• **Problema proposto**: Cite sem alterações um trecho do texto sobre Hilda Hilst, apresentado abaixo. Comece nas palavras que contêm "Leo Gilson Ribeiro" e pare após "Gozosos e Devotos)".

• **Texto de origem**:
• • •

Hilda, encantamento místico inigualável

Autor

Leo Gilson Ribeiro

Resumo
Jornal da Tarde, 16/6/1984 (publicado depois como posfácio do livro. Aguardando revisão.

de Hilda Hilst Poemas Malditos Gozosos e Devotos)

« To see a World in a Grain of Sand

And Heaven in a Wild Flower,

Hold infinity in the palm of your hand

And Eternity in an hour »

« Ver um mundo num grão de areia

E o céu numa flor do mato,

Segurar o infinito na palma da tua mão

E a Eternidade numa hora”

William Blake (“Auguries of Innocence”)

• • •

Itens de dados
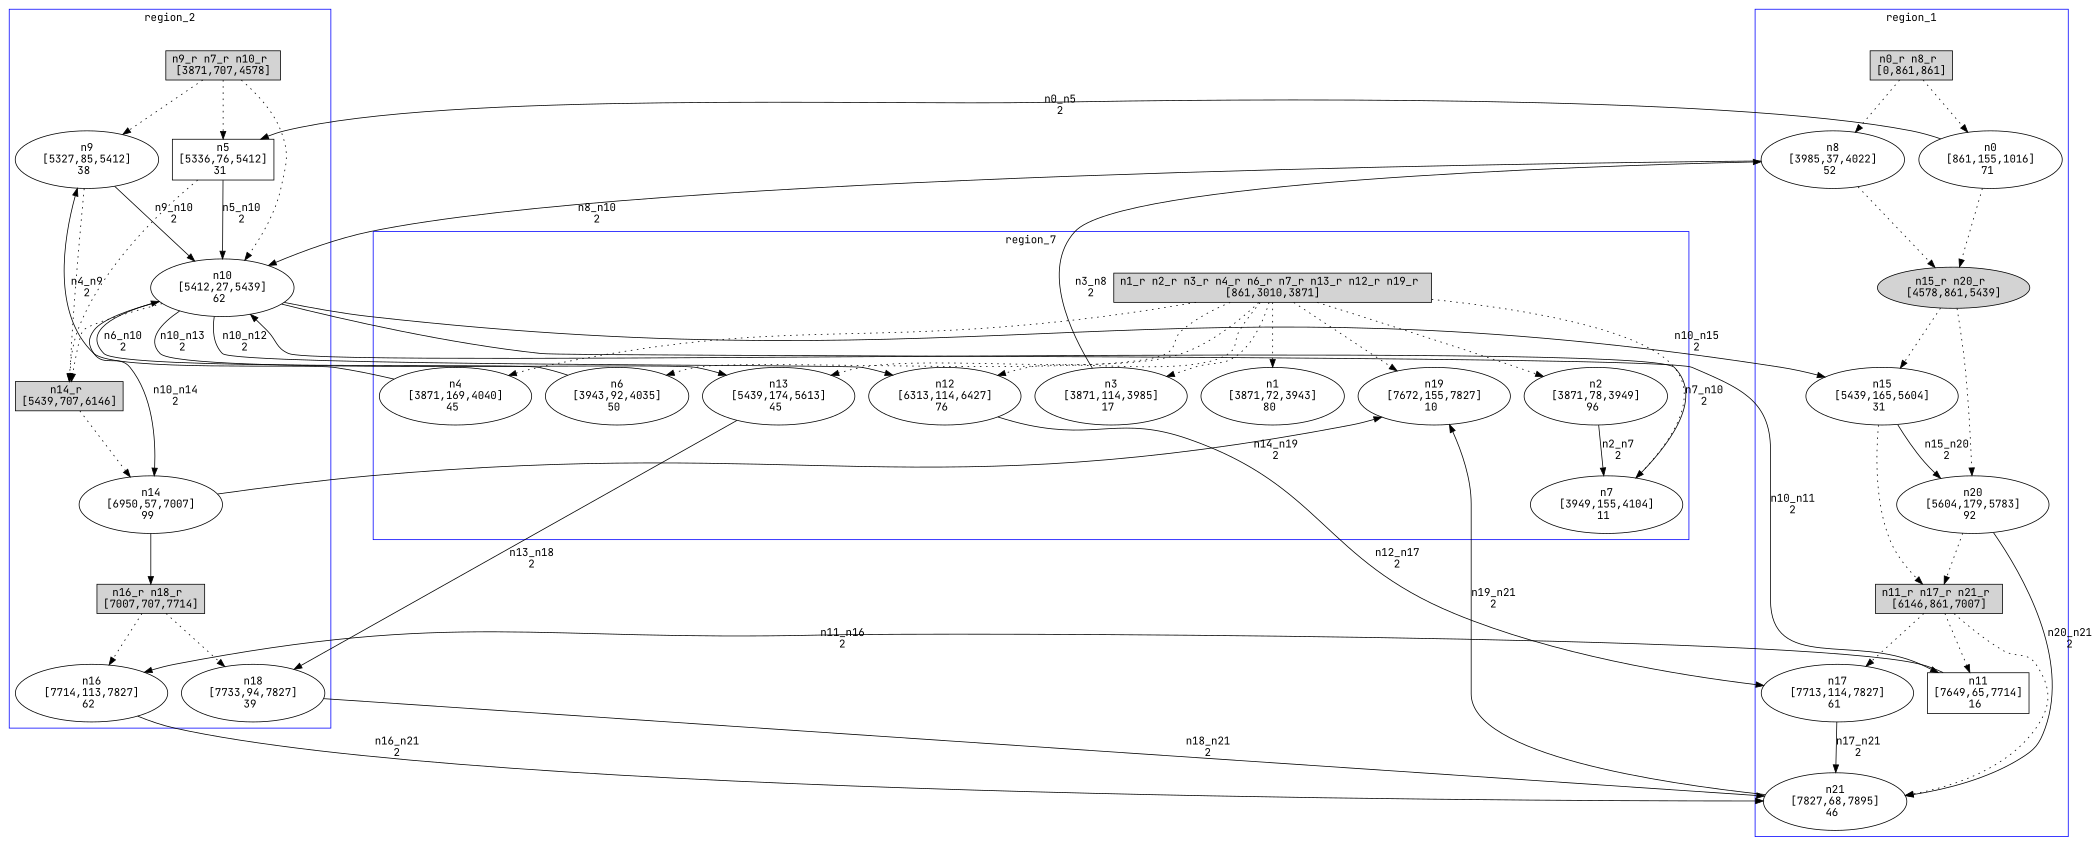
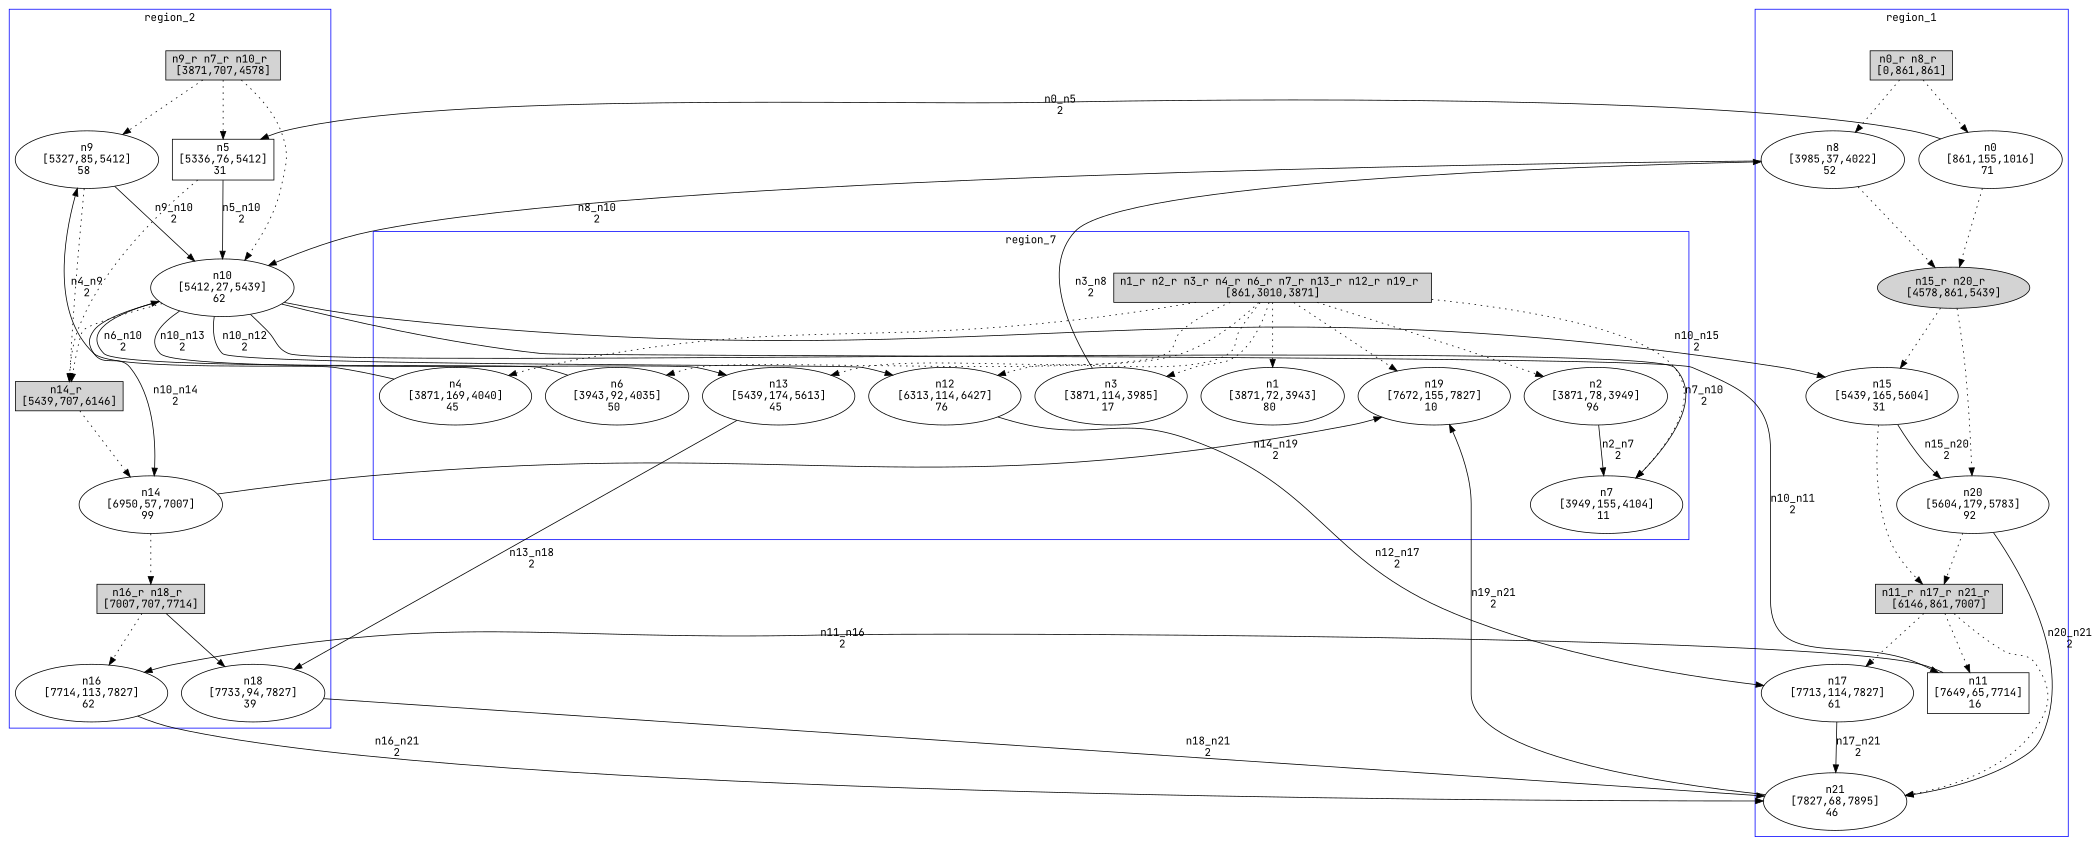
  digraph {
    fontname="JetBrains Mono"
    node [fontname="JetBrains Mono"]
    edge [fontname="JetBrains Mono" style=dotted]
    n1 [label="n1_r n2_r n3_r n4_r n6_r n7_r n13_r n12_r n19_r \n[861,3010,3871]" shape=box style=filled]
    n2 [label="n1\n[3871,72,3943]\n80 "]
    n3 [label="n2\n[3871,78,3949]\n96 "]
    n4 [label="n3\n[3871,114,3985]\n17 "]
    n5 [label="n4\n[3871,169,4040]\n45 "]
    n6 [label="n6\n[3943,92,4035]\n50 "]
    n7 [label="n7\n[3949,155,4104]\n11 "]
    n8 [label="n13\n[5439,174,5613]\n45 "]
    n9 [label="n12\n[6313,114,6427]\n76 "]
    n10 [label="n19\n[7672,155,7827]\n10 "]
    n11 [label="n0_r n8_r \n[0,861,861]" shape=box style=filled]
    n12 [label="n0\n[861,155,1016]\n71 "]
    n13 [label="n8\n[3985,37,4022]\n52 "]
    n14 [label="n15_r n20_r \n[4578,861,5439]" shape=ellipse style=filled]
    n15 [label="n15\n[5439,165,5604]\n31 "]
    n16 [label="n20\n[5604,179,5783]\n92 "]
    n17 [label="n11_r n17_r n21_r \n[6146,861,7007]" shape=box style=filled]
    n18 [label="n11\n[7649,65,7714]\n16 " shape=box]
    n19 [label="n17\n[7713,114,7827]\n61 "]
    n20 [label="n21\n[7827,68,7895]\n46 "]
    n21 [label="n9_r n7_r n10_r \n[3871,707,4578]" shape=box style=filled]
-   n22 [label="n9\n[5327,85,5412]\n38 "]
+   n22 [label="n9\n[5327,85,5412]\n58 "]
    n23 [label="n5\n[5336,76,5412]\n31 " shape=box]
    n24 [label="n10\n[5412,27,5439]\n62 "]
    n25 [label="n14_r \n[5439,707,6146]" shape=box style=filled]
    n26 [label="n14\n[6950,57,7007]\n99 "]
    n27 [label="n16_r n18_r \n[7007,707,7714]" shape=box style=filled]
    n28 [label="n16\n[7714,113,7827]\n62 "]
    n29 [label="n18\n[7733,94,7827]\n39 "]
    subgraph cluster_1 {
      color=blue
      label=region_7
      stytle=filled
      n1
      n2
      n3
      n4
      n5
      n6
      n7
      n8
      n9
      n10
    }
    subgraph cluster_2 {
      color=blue
      label=region_1
      stytle=filled
      n11
      n12
      n13
      n14
      n15
      n16
      n17
      n18
      n19
      n20
    }
    subgraph cluster_3 {
      color=blue
      label=region_2
      stytle=filled
      n21
      n22
      n23
      n24
      n25
      n26
      n27
      n28
      n29
    }
    n1 -> n2
    n1 -> n3
    n1 -> n4
    n1 -> n5
    n1 -> n6
    n1 -> n7
    n1 -> n8
    n1 -> n9
    n1 -> n10
    n3 -> n7 [label="n2_n7\n2" style=""]
    n4 -> n13 [label="n3_n8\n2" style=""]
    n5 -> n22 [label="n4_n9\n2" style=""]
    n6 -> n24 [label="n6_n10\n2" style=""]
-   n7 -> n24 [label="n7_n10\n2" style=""]
+   n24 -> n7 [label="n7_n10\n2" style=""]
    n8 -> n29 [label="n13_n18\n2" style=""]
    n9 -> n19 [label="n12_n17\n2" style=""]
    n11 -> n12
    n11 -> n13
    n12 -> n14
    n12 -> n23 [label="n0_n5\n2" style=""]
    n13 -> n14
    n13 -> n24 [label="n8_n10\n2" style=""]
    n14 -> n15
    n14 -> n16
    n15 -> n16 [label="n15_n20\n2" style=""]
    n15 -> n17
    n16 -> n17
    n16 -> n20 [label="n20_n21\n2" style=""]
    n17 -> n18
    n17 -> n19
    n17 -> n20
    n18 -> n28 [label="n11_n16\n2" style=""]
    n19 -> n20 [label="n17_n21\n2" style=""]
    n20 -> n10 [label="n19_n21\n2" style=""]
    n21 -> n22
    n21 -> n23
    n21 -> n24
    n22 -> n24 [label="n9_n10\n2" style=""]
    n22 -> n25
    n23 -> n24 [label="n5_n10\n2" style=""]
    n23 -> n25
    n24 -> n8 [label="n10_n13\n2" style=""]
    n24 -> n9 [label="n10_n12\n2" style=""]
    n24 -> n15 [label="n10_n15\n2" style=""]
    n24 -> n18 [label="n10_n11\n2" style=""]
    n24 -> n25
    n24 -> n26 [label="n10_n14\n2" style=""]
    n25 -> n26
    n26 -> n10 [label="n14_n19\n2" style=""]
-   n26 -> n27 [style=solid]
+   n26 -> n27
    n27 -> n28
-   n27 -> n29
+   n27 -> n29 [style=solid]
    n28 -> n20 [label="n16_n21\n2" style=""]
    n29 -> n20 [label="n18_n21\n2" style=""]
  }
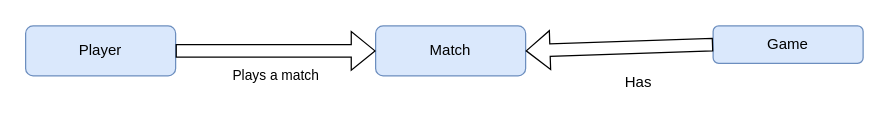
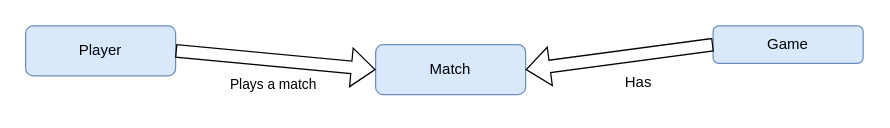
  <mxCell id="0" />
  <mxCell id="1" parent="0" />
  <mxCell id="2" value="Player" style="rounded=1;whiteSpace=wrap;html=1;fillColor=#dae8fc;strokeColor=#6c8ebf;" vertex="1" parent="1"><mxGeometry x="20" y="20" width="120" height="40" as="geometry" /></mxCell>
  <mxCell id="3" value="Game" style="rounded=1;whiteSpace=wrap;html=1;fillColor=#dae8fc;strokeColor=#6c8ebf;" vertex="1" parent="1"><mxGeometry x="570" y="20" width="120" height="30" as="geometry" /></mxCell>
- <mxCell id="4" value="Match" style="rounded=1;whiteSpace=wrap;html=1;fillColor=#dae8fc;strokeColor=#6c8ebf;" vertex="1" parent="1"><mxGeometry x="300" y="20" width="120" height="40" as="geometry" /></mxCell>
+ <mxCell id="4" value="Match" style="rounded=1;whiteSpace=wrap;html=1;fillColor=#dae8fc;strokeColor=#6c8ebf;" vertex="1" parent="1"><mxGeometry x="300" y="35" width="120" height="40" as="geometry" /></mxCell>
  <mxCell id="5" value="Plays a match" style="shape=flexArrow;endArrow=classic;html=1;rounded=0;entryX=0;entryY=0.5;entryDx=0;entryDy=0;exitX=1;exitY=0.5;exitDx=0;exitDy=0;" edge="1" parent="1" source="2" target="4"><mxGeometry y="-20" width="50" height="50" relative="1" as="geometry"><mxPoint x="150" y="120" as="sourcePoint" /><mxPoint x="200" y="70" as="targetPoint" /><mxPoint as="offset" /></mxGeometry></mxCell>
  <mxCell id="6" value="" style="shape=flexArrow;endArrow=classic;html=1;rounded=0;exitX=0;exitY=0.5;exitDx=0;exitDy=0;entryX=1;entryY=0.5;entryDx=0;entryDy=0;" edge="1" parent="1" source="3" target="4"><mxGeometry width="50" height="50" relative="1" as="geometry"><mxPoint x="335" y="100" as="sourcePoint" /><mxPoint x="500" y="-50" as="targetPoint" /></mxGeometry></mxCell>
  <mxCell id="7" value="Has" style="text;html=1;align=center;verticalAlign=middle;resizable=0;points=[];autosize=1;strokeColor=none;fillColor=none;" vertex="1" parent="1"><mxGeometry x="490" y="50" width="40" height="30" as="geometry" /></mxCell>
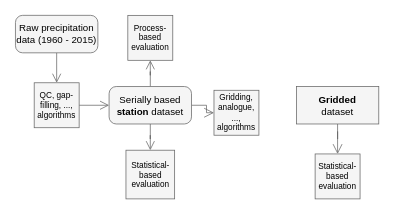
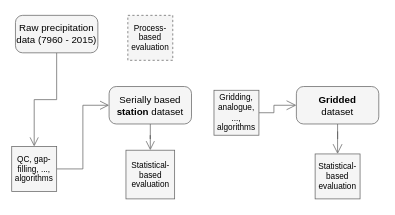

• • •

• **Resposta escrita**:
Leo Gilson Ribeiro

Resumo
Jornal da Tarde, 16/6/1984 (publicado depois como posfácio do livro. Aguardando revisão.

de Hilda Hilst Poemas Malditos Gozosos e Devotos)